WHAT TO WORK ON:
Please convert each line of the entries below into a Markdown table with the columns "Row" and "Line", numbering the rows and skipping blank lines. Leave the pictures out of the table.

DATA ENTRIES:
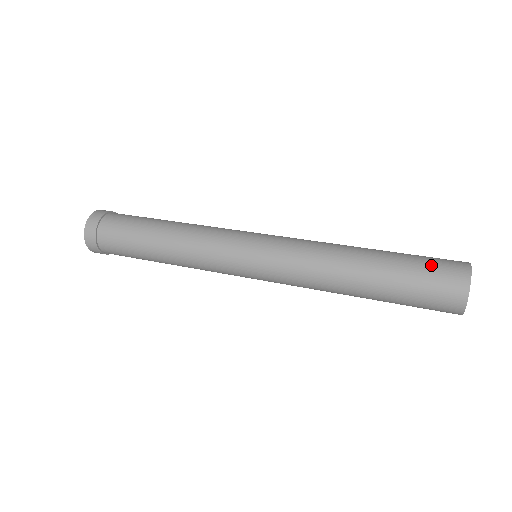
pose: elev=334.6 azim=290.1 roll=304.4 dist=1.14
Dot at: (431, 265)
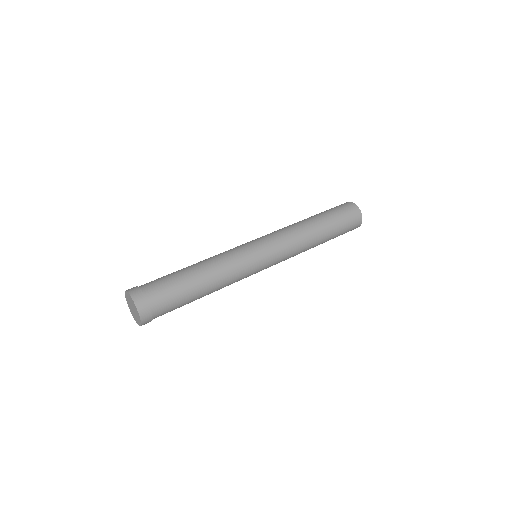
Dot at: (348, 220)
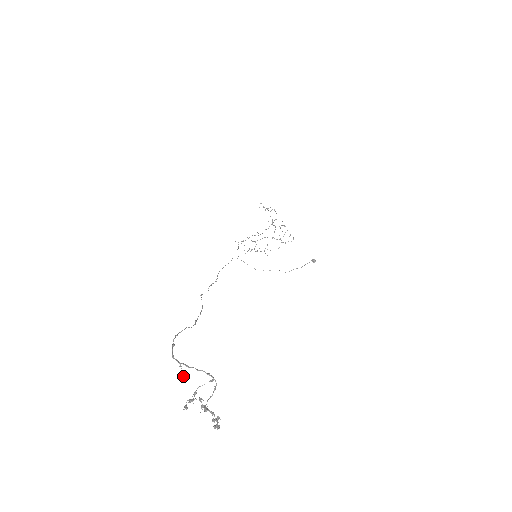
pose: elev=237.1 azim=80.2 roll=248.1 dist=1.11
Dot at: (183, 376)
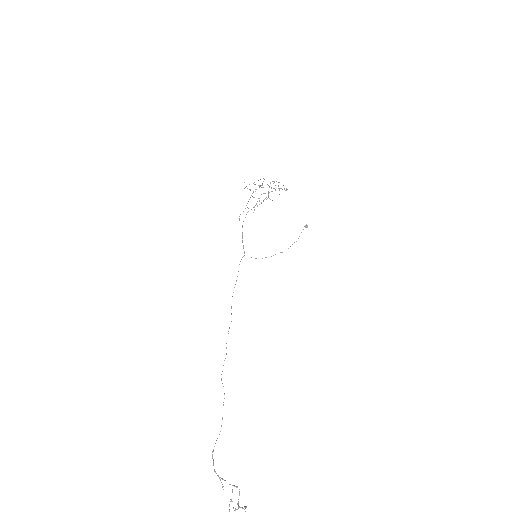
Dot at: occluded
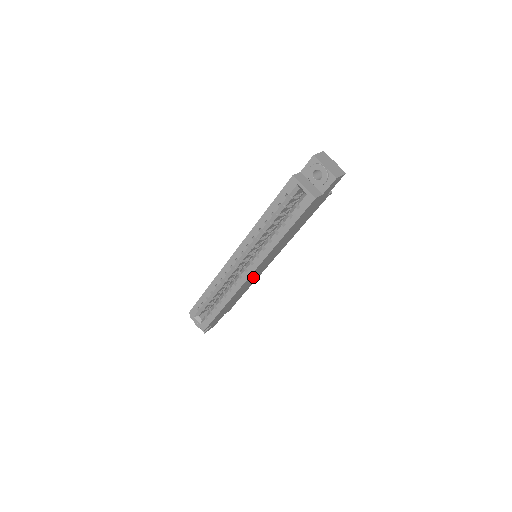
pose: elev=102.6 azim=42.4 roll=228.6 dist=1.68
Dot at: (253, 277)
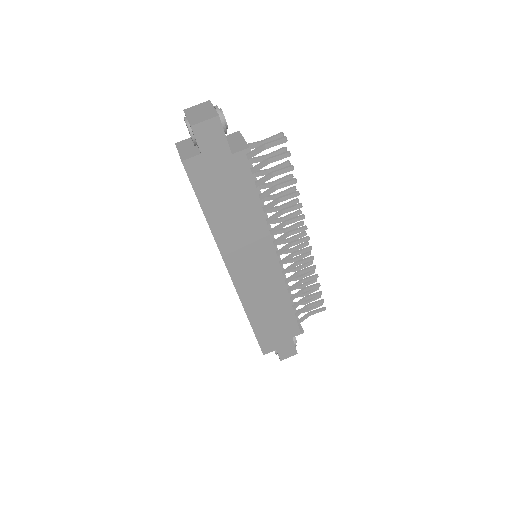
Dot at: (258, 283)
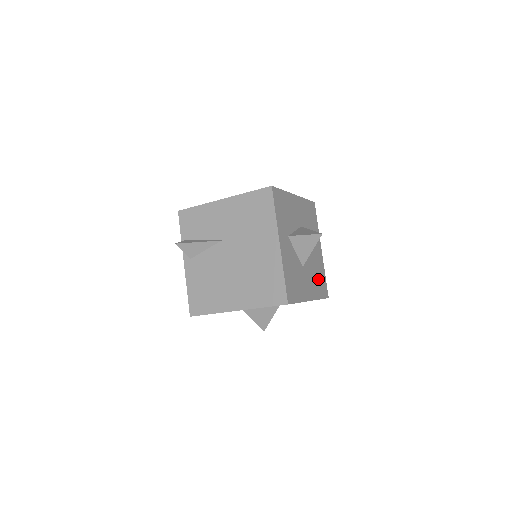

REPLY:
| Row | Line |
|---|---|
| 1 | pose: elev=334.6 azim=290.1 roll=304.4 dist=1.14 |
| 2 | Dot at: (431, 265) |
| 3 | Dot at: (348, 220) |
| 4 | pose: elev=237.1 azim=80.2 roll=248.1 dist=1.11 |
| 5 | Dot at: (183, 376) |
| 6 | Dot at: occluded |
| 7 | pose: elev=102.6 azim=42.4 roll=228.6 dist=1.68 |
| 8 | Dot at: (253, 277) |
| 9 | Dot at: (258, 283) |